- _EXCERPT TO READ_
^^^^^^^^^^^^^^^^
Yeah, I’d expect KTransformers to add support eventually, especially considering their existing support for previous DeepSeek models. One of the tricky parts is that backends need both FP8 and MXFP4 support. As far as I’m aware no inference engine supports both on CPU at the moment (llama.cpp added fp4 support recently, but doesn’t have fp8, while kt-kernel doesn’t support fp4 yet).
Not to speak of the new attention scheme and the (IIRC) MLP changes.
I’m very much looking forward to ik_llama.cpp implementing it. I don’t think I can quite fit Flash on my rig (hence no Ktransformers for me) but a little quantization of the sparse layers, and it’d be perfect.
Makes sense, even Flash is fairly sizable! KTransformers also has a “llamafile” backend which uses GGUFs, but ik_llama will almost certainly perform better if you’re not on a NUMA setup. In my case, I’m using a dual socket motherboard, so KTransformers performs quite a bit better (I think ik_llama hasn’t implemented extensive NUMA optimizations quite yet, but sounds like it’s coming), though I normally use KTransformers for native FP8 weights.
It is! 143GB last I checked. I’m on 128GB RAM + 3090, 1 NUMA node, so I think it’s juuust barely too tight. But it should be perfect with a few of the “sparsest” MoEs quantized.
If KTransformers supports something like that, I may have to finally check it out, since v4 won’t need many esoteric features.
^^^^^^^^^^^^^^^^
[Recorded data]
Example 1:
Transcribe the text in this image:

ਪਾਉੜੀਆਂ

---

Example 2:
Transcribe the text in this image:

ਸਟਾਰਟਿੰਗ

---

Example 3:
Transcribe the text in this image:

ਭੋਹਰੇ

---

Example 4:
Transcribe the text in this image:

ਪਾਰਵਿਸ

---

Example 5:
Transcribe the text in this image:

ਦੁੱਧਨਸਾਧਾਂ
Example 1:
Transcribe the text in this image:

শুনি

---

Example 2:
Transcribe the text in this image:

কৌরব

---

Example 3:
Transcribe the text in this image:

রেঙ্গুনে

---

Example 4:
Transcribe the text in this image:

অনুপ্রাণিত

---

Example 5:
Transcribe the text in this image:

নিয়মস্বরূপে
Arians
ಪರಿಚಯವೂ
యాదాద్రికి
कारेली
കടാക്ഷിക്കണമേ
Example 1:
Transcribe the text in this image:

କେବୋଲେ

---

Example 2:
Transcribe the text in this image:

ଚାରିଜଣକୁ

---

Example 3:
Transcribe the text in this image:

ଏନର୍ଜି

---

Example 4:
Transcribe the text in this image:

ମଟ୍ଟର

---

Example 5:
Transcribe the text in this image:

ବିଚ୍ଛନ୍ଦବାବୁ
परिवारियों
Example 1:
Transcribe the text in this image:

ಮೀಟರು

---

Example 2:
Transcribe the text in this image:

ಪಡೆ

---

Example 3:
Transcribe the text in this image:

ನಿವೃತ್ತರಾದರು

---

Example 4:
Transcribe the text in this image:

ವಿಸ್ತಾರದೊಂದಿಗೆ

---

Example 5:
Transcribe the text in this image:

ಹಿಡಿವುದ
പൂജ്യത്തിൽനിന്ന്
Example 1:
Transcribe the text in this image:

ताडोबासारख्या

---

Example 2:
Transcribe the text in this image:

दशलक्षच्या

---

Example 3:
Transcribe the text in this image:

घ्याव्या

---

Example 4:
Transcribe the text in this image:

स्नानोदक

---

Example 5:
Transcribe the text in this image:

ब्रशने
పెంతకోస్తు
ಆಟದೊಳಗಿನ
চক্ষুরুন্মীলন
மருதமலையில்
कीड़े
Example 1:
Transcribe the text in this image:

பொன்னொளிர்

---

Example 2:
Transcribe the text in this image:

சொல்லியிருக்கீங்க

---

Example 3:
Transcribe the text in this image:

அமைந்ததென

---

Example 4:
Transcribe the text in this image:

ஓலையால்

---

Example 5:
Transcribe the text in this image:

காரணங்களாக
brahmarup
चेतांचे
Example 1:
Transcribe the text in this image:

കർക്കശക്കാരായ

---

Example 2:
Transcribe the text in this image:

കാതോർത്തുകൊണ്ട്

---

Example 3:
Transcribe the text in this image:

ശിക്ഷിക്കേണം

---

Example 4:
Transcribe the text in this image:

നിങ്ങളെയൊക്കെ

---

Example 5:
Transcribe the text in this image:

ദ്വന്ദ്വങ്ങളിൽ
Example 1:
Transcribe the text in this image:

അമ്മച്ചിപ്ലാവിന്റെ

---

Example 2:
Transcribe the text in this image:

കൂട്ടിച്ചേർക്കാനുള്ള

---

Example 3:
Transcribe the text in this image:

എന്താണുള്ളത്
^^^^^^^^^^^^^^^^
- _WHAT YOU NEED TO DO_
(1) Answer these questions from the KTransformers thread:
(a) Which two formats do backends need to support?
(b) What size was Flash when last checked?
(c) What kind of motherboard does the person who runs KTransformers for native FP8 weights use?
(2) Extend the KTransformers thread, picking up after its final post.

- _NUMBERED RESPONSES_
(1)
(a) FP8 and MXFP4.
(b) 143GB.
(c) A dual socket motherboard.

(2)
LLMs are limited by memory bandwidth much more then calculating power. You need HBM. Dedicated accelerators only lower power usage.
This is commonly cited, but not strictly true.
Prompt processing is completely compute limited. And at high batch sizes, where the weights are read once for many tokens generated in parallel, token generation is also quite compute limited. Obviously you want enough bandwidth to match the compute, but its very compute heavy.
You can see this for yourself. Try ~10 prompts in parallel on a CPU in llama.cpp, and it will slow to a crawl, while a GPU with a narrow bus won’t slow down much.
Training is a bit more complicated, but that’s not doable on CPUs anyway.
Now, local inference (aka a batch size of 1), past prompt processing, is heavily bandwidth limited. This is why hybrid inference works alright on CPUs. But this doesn’t really apply to servers, which process many users in parallel with each “pass”.
Nope! You don’t know what you’re talking about. At all. But you can have fun running a 1.6 trillion parameter model on CPU at basically 0 tokens per second at scale, MoE or not.
You can actually get kind of acceptable performance on CPU alone, but you need rather specific CPUs, like SPR or newer Intel Xeons. These support AMX, which is almost like a mini tensor core, so you can actually get decent throughput in TFLOPs out of GNR Xeons. Memory bandwidth with max channels is also acceptable, something like ~800 GB/s per socket with maxed out MRDIMMs, which is not too far behind consumer GPUs like 3090 and 4090.
Not anywhere near the performance of real GPUs of course, and not something acceptable for scale or production workloads, but good enough for local inference.
https://github.com/DeepSeek-V4/deepseek-V4
You’ve proved my point that you don’t know what you’re talking about by blindly linking to the git repo. Couldn’t find any source that supports your claim? I wonder why.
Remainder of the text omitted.